If it's done and tests pass I'll create a pull request (assigned to myself) from the feature branch. Then thoroughly review it fully, this really requires discipline. And then let Claude fetch the pull request comments from the Github API and fix them. Again as a longer run that allows me to do other things.

YOLO-mode is helpful for me, because it allows Claude to run for 30 minutes with no oversight which allows me to have a meeting or work on something else. If it requires input or approval every 2 minutes you're not async but essentially spending all your time watching it run.

dvratil · 2025-09-28T17:10:09 1759079409

It's more about having the LLM give you a plan of what it wants to do and how it wants to do it, rather rhan code. Then you can mold the plan to fit what you really want. Then you ask it to actually start writing code.

Even Claude Code lets you approve each change, but it's already writing code according to a plan that you reviewed and approved.

dpflan · 2025-09-28T16:06:23 1759075583

> Most of my initial prompts to agents start with "DO NOT WRITE ANY CODE YET."

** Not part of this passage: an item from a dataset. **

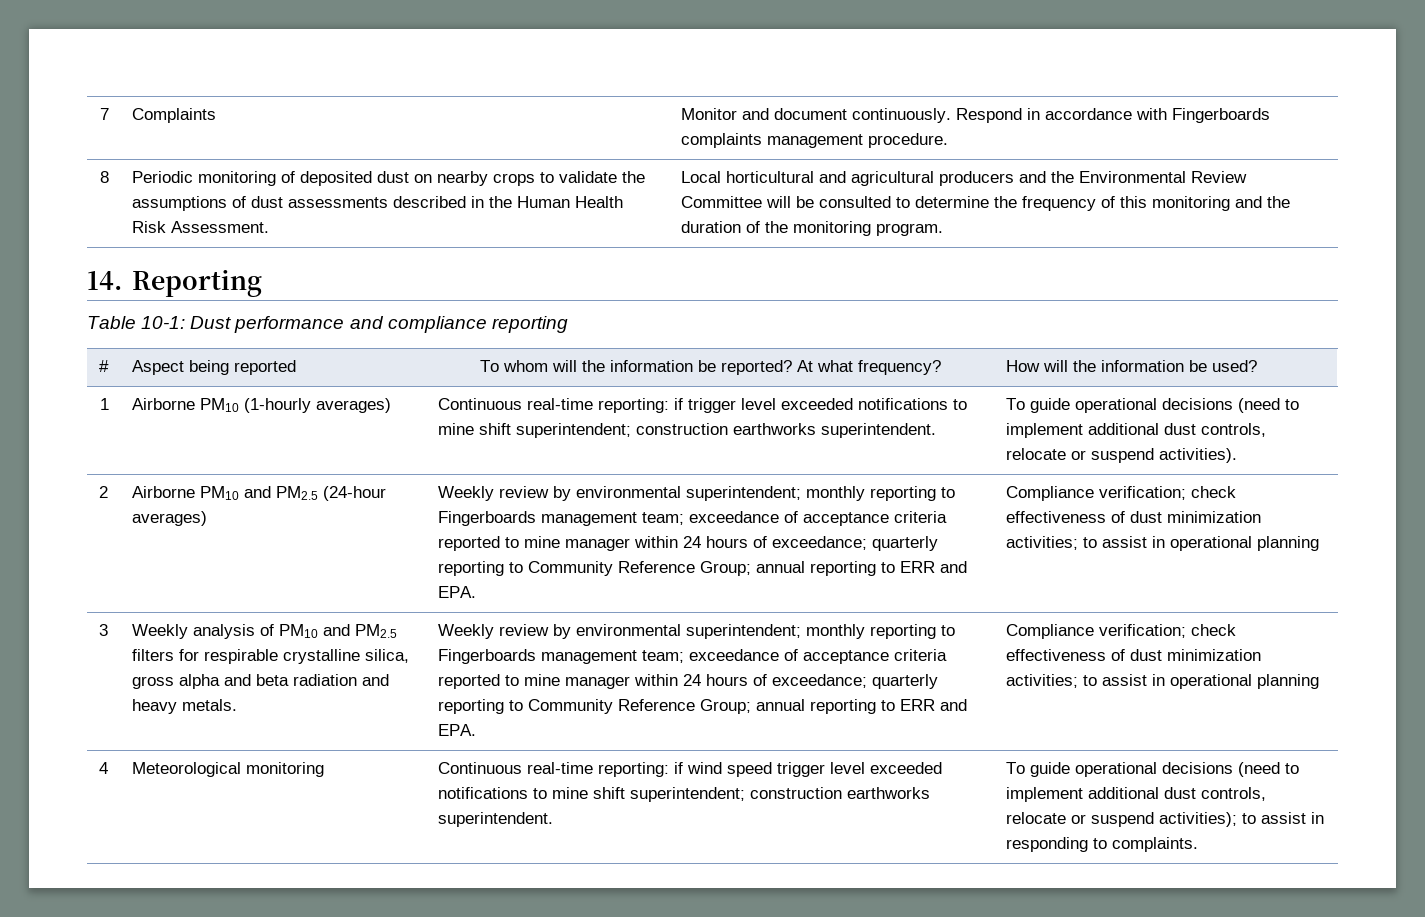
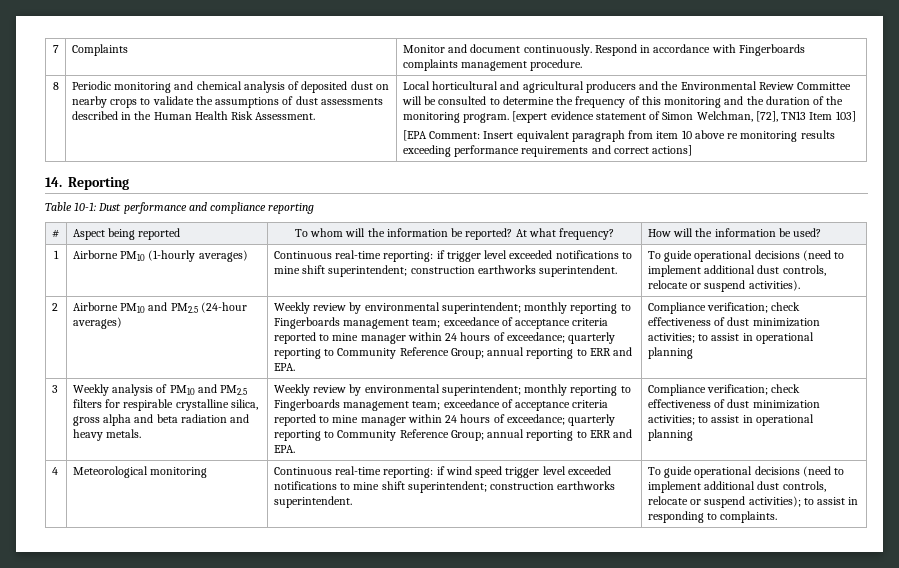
(276, 178) none -> [174,81,285,93] and chemical analysis
(943, 229) none -> [512,111,856,123] [402,130,835,142] [402,145,693,157] [expert evidence statement of Simon Welchman, [72], TN13 Item 103] // [EPA Comment: Insert equivalent paragraph from item 10 above re monitoring results exceeding performance requirements and correct actions]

I like asking for the plan of action first, what does it think to do before actually do any edits/file touching.

james_marks · 2025-09-28T16:12:25 1759075945

I’ve also had success writing documentation ahead of time (keeping these in a separate repo as docs), and then referencing it for various stages. The doc will have quasi-code examples of various features, and then I can have a models stubbed in one pass, failing tests in the next, etc.

But there’s a guiding light that both the LLM and I can reference.

dpflan · 2025-09-28T16:37:24 1759077444

Sometimes I wonder if pseudocode could be better for prompting than expressive human language, because it can follow a structure and be expressive but constrained -- have you seen research on this and whether this an effective technique?

LunaSea · 2025-09-29T14:39:52 1759156792

I had good success with prompting using the fully complete code.

pron · 2025-09-28T17:18:05 1759079885

> LLMs are tools

With tools you know ahead of time that they will do the job you expect them to do with very high probability, or fail (with low probability) in some obvious way. With LLMs, there are few tasks you can trust them to do, and you also don't know their failure mode. They can fail yet report success. They work like neither humans nor tools.

An LLM behaves like a highly buggy compiler that too frequently reports success while emitting incorrect code. Not knowing where the bugs are, the only thing you can try to do is write the program in some equivalent way but with different syntax, hoping you won't trigger a bug. That is not a tool programmers often use. Learning to work with such a compiler is a skill, but it's unclear how transferable or lasting that skill is.

If LLMs advance as significantly and as quickly as some believe they will, it may be better to just wait for the buggy compiler to be fixed (or largely fixed). Presumably, much less skill will be required to achieve the same result that requires more skill today.